*THE PROBLEM*
Reproduce the full abstract on phytase expression below, word for word.

Expression of Aspergillus nidulans phytase in cells of Komagataella phaffii (Pichia pastoris) and analysis of its stability at different pHs by molecular dynamics
phytase, phytate, komagataella pastoris, heterologous expression
Phytate or phytic acid (Inositol hexaphosphate: C6H18O24P6 - IP6) is present in plants, especially in cereals such as soybeans, corn, wheat, oats and legumes. Currently, phytate is considered an anti-nutritional factor because it binds to metals and minerals, such as iron, zinc, copper and mainly phosphorus, reducing its absorption during digestion in monogastric animals or even in humans. Phytases are enzymes capable of degrading phytic acid and have a wide range of applications in industries, such as animal feed supplementation in order to improve digestibility through the release of nutrients such as phosphorus, present in the form of phytate. This work concerns the construction of a lineage of the yeast Komagataella phaffii (Pichia pastoris) as an expression system for the production of the phytase enzyme. Therefore, a screening of phytases with relevant biotechnological characteristics aiming at a rational design of the proposal was carried out. Filamentous fungi phytases are currently promising, as they have desirable biochemical properties for application in the animal industry, such as thermostability and stability in different pH profiles. Therefore, the phytase of Aspergillus nidulans was chosen for production and the K. phaffii GS115 strain was used as a system for expression. Bioinformatic analyzes (in silico analyzes) of the gene sequence were performed to optimize the sequences obtained from GenBank. The plasmid pPICZα-B containing the phytase ORF was synthesized and cloned in vitro with codons optimized for expression in K. paffi. From this, the plasmid was amplified in Escherichia coli strains, later extracted by medium scale preparation and detected by PCR. The vector was linearized with the restriction enzyme Sac I and cloned into K. phaffii GS115. The expression was carried out with 0.5% methanol at different induction times, so that the protein bands were analyzed using SDS-PAGE polyacrylamide gel. The phenotypes of the obtained clones were determined for methanol metabolism. In addition, it was possible to select the clone with the highest enzyme activity against the hydrolysis of sodium phytate. Molecular and metadinamic dynamics studies were also carried out to check the enzymatic stability in different ranges of hydrogen potential (pH), in relation to the presence and absence of protein glycosylation.

Dataset excerpts
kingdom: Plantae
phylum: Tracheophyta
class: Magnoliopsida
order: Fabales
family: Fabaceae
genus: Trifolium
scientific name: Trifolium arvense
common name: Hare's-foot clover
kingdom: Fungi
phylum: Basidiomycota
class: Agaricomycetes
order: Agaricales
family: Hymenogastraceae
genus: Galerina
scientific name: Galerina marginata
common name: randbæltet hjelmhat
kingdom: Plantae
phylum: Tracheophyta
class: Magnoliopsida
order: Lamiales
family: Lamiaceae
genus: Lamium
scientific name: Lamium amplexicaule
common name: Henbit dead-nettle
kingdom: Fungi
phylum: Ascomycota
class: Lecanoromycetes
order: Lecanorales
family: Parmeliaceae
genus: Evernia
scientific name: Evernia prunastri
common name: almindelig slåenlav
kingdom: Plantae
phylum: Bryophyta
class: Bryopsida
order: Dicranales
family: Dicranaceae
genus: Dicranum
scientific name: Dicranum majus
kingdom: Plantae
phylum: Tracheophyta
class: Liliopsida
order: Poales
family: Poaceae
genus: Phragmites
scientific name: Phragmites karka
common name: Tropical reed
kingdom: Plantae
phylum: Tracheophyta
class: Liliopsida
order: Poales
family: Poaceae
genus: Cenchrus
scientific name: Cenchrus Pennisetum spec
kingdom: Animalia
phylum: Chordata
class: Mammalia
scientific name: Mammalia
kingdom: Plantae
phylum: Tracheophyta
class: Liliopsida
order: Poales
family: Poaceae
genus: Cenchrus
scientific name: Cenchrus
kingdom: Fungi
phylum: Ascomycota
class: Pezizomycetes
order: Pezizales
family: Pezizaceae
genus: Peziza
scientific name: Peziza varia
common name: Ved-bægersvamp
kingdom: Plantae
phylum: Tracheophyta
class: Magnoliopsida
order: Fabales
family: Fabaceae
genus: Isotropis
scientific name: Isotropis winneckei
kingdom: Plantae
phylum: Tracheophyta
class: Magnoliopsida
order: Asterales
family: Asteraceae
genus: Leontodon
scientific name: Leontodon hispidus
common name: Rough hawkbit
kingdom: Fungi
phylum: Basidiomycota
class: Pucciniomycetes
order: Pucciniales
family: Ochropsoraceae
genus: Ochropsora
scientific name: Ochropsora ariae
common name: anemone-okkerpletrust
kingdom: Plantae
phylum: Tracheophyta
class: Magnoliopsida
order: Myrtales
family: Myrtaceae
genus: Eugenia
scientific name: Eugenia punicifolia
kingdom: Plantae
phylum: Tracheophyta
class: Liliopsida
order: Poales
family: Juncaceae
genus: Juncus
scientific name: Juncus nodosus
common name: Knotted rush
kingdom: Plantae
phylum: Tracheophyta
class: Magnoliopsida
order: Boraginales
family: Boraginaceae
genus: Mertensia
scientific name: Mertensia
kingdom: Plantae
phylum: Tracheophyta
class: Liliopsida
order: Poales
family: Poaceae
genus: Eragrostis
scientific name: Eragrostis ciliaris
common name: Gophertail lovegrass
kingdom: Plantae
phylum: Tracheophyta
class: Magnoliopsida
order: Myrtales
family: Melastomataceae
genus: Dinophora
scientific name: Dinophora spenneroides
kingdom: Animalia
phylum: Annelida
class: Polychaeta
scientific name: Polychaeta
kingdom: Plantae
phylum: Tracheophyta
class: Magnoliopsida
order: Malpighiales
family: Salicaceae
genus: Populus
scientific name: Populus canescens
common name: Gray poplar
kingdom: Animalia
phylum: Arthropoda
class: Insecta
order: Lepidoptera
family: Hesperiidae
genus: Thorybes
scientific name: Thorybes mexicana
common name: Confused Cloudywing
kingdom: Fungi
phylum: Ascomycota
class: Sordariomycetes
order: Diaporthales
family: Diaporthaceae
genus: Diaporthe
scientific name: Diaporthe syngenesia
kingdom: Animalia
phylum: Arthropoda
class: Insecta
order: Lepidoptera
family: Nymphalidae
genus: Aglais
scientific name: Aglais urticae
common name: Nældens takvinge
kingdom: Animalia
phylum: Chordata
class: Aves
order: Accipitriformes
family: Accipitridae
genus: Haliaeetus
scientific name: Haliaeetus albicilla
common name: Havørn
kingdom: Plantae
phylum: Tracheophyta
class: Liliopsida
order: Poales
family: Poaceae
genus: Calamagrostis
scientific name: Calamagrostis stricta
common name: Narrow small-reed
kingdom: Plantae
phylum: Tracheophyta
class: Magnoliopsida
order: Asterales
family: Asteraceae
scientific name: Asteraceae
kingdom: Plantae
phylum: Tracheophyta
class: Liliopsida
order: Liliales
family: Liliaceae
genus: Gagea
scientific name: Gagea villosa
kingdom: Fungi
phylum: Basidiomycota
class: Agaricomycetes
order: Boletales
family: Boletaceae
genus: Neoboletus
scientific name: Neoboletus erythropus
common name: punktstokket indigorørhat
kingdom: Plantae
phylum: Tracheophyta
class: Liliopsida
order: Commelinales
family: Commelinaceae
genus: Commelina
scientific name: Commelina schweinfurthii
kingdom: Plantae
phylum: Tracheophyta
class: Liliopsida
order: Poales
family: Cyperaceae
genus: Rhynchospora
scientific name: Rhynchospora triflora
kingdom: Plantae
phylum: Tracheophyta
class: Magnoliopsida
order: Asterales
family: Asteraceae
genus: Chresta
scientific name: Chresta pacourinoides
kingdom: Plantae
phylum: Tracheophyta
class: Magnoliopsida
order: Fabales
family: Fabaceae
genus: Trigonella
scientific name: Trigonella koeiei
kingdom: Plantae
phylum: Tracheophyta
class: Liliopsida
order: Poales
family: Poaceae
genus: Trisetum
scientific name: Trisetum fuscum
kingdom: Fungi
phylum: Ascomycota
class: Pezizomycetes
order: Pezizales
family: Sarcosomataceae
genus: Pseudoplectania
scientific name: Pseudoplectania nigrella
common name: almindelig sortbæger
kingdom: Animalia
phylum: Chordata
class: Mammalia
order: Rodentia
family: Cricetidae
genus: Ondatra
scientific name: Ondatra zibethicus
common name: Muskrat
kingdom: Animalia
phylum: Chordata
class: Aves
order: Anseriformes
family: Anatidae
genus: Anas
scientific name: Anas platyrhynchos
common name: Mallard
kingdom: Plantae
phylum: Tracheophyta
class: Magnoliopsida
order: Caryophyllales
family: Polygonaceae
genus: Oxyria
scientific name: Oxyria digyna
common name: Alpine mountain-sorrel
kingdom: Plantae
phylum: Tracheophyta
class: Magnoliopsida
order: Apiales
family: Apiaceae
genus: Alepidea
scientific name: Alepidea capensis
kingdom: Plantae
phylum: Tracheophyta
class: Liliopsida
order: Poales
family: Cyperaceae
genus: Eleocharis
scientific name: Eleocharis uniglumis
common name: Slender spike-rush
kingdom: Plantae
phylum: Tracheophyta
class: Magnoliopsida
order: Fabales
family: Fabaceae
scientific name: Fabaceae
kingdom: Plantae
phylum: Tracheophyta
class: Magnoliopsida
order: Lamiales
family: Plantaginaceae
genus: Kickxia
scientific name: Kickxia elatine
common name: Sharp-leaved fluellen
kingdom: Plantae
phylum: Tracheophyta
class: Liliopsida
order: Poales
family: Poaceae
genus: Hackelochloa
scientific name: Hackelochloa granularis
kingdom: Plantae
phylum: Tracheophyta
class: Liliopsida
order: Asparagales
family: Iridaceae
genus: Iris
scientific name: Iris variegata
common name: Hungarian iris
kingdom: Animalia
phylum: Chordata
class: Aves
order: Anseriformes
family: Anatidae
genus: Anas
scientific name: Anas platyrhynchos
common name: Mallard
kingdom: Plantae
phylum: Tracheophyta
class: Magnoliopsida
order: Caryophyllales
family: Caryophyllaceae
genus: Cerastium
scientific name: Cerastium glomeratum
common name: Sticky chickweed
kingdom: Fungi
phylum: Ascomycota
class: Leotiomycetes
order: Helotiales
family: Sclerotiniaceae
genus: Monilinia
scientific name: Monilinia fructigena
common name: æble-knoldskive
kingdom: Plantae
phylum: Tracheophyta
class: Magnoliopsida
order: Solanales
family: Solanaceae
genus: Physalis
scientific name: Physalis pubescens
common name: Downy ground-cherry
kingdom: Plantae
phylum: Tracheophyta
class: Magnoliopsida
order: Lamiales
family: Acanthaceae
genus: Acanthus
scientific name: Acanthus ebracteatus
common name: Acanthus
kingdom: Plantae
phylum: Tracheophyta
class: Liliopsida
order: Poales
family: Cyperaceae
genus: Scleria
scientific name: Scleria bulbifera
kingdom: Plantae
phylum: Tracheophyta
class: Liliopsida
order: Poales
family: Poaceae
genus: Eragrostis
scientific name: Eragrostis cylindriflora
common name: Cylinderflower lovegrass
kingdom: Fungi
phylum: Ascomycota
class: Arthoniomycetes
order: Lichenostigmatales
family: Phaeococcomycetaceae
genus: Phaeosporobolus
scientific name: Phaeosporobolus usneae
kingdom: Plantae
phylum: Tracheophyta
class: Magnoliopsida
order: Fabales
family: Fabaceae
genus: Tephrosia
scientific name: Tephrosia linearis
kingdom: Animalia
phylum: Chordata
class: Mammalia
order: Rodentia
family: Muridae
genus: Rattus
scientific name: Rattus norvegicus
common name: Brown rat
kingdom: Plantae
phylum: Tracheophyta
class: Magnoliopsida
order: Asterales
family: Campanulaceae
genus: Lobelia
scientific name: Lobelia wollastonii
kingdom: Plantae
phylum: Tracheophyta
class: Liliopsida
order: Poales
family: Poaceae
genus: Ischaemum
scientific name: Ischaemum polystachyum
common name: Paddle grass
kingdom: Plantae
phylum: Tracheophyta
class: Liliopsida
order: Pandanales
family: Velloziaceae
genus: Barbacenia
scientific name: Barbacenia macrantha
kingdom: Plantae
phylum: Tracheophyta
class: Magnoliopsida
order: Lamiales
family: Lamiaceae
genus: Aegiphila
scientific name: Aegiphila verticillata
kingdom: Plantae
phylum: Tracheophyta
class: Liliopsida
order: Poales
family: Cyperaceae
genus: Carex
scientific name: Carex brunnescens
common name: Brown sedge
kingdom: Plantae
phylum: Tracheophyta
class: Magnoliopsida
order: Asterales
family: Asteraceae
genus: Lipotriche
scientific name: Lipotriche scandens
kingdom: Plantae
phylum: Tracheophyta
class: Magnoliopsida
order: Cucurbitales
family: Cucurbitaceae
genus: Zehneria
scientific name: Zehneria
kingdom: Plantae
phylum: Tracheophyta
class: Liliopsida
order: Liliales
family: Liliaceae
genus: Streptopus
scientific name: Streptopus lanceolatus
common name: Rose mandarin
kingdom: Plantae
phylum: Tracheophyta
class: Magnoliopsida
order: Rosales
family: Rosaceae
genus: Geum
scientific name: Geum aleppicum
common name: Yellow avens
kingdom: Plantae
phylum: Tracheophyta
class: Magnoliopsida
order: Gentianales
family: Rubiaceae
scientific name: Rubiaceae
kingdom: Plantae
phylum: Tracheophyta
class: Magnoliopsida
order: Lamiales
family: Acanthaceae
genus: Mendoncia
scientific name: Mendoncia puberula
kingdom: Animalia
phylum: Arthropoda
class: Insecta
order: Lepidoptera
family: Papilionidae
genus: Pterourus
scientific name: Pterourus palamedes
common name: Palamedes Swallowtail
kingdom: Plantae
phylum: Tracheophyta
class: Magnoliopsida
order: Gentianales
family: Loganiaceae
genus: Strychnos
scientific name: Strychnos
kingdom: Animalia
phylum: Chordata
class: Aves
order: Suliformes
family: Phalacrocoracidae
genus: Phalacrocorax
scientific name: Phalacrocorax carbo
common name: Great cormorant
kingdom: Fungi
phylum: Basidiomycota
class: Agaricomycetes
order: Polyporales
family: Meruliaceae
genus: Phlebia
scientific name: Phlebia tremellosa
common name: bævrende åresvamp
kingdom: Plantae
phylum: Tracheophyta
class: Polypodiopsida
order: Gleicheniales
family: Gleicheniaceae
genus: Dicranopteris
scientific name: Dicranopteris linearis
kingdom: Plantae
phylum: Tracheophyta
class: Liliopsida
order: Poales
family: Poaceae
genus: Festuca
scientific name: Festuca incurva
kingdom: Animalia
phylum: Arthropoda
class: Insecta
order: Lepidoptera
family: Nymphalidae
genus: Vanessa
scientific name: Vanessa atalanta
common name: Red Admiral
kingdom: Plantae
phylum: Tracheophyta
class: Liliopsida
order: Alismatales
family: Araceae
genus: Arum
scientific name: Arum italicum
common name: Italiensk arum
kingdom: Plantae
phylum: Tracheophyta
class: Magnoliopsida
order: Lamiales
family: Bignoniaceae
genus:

*EXPECTED OUTPUT*
Expression of Aspergillus nidulans phytase in cells of Komagataella phaffii (Pichia pastoris) and analysis of its stability at different pHs by molecular dynamics
phytase, phytate, komagataella pastoris, heterologous expression
Phytate or phytic acid (Inositol hexaphosphate: C6H18O24P6 - IP6) is present in plants, especially in cereals such as soybeans, corn, wheat, oats and legumes. Currently, phytate is considered an anti-nutritional factor because it binds to metals and minerals, such as iron, zinc, copper and mainly phosphorus, reducing its absorption during digestion in monogastric animals or even in humans. Phytases are enzymes capable of degrading phytic acid and have a wide range of applications in industries, such as animal feed supplementation in order to improve digestibility through the release of nutrients such as phosphorus, present in the form of phytate. This work concerns the construction of a lineage of the yeast Komagataella phaffii (Pichia pastoris) as an expression system for the production of the phytase enzyme. Therefore, a screening of phytases with relevant biotechnological characteristics aiming at a rational design of the proposal was carried out. Filamentous fungi phytases are currently promising, as they have desirable biochemical properties for application in the animal industry, such as thermostability and stability in different pH profiles. Therefore, the phytase of Aspergillus nidulans was chosen for production and the K. phaffii GS115 strain was used as a system for expression. Bioinformatic analyzes (in silico analyzes) of the gene sequence were performed to optimize the sequences obtained from GenBank. The plasmid pPICZα-B containing the phytase ORF was synthesized and cloned in vitro with codons optimized for expression in K. paffi. From this, the plasmid was amplified in Escherichia coli strains, later extracted by medium scale preparation and detected by PCR. The vector was linearized with the restriction enzyme Sac I and cloned into K. phaffii GS115. The expression was carried out with 0.5% methanol at different induction times, so that the protein bands were analyzed using SDS-PAGE polyacrylamide gel. The phenotypes of the obtained clones were determined for methanol metabolism. In addition, it was possible to select the clone with the highest enzyme activity against the hydrolysis of sodium phytate. Molecular and metadinamic dynamics studies were also carried out to check the enzymatic stability in different ranges of hydrogen potential (pH), in relation to the presence and absence of protein glycosylation.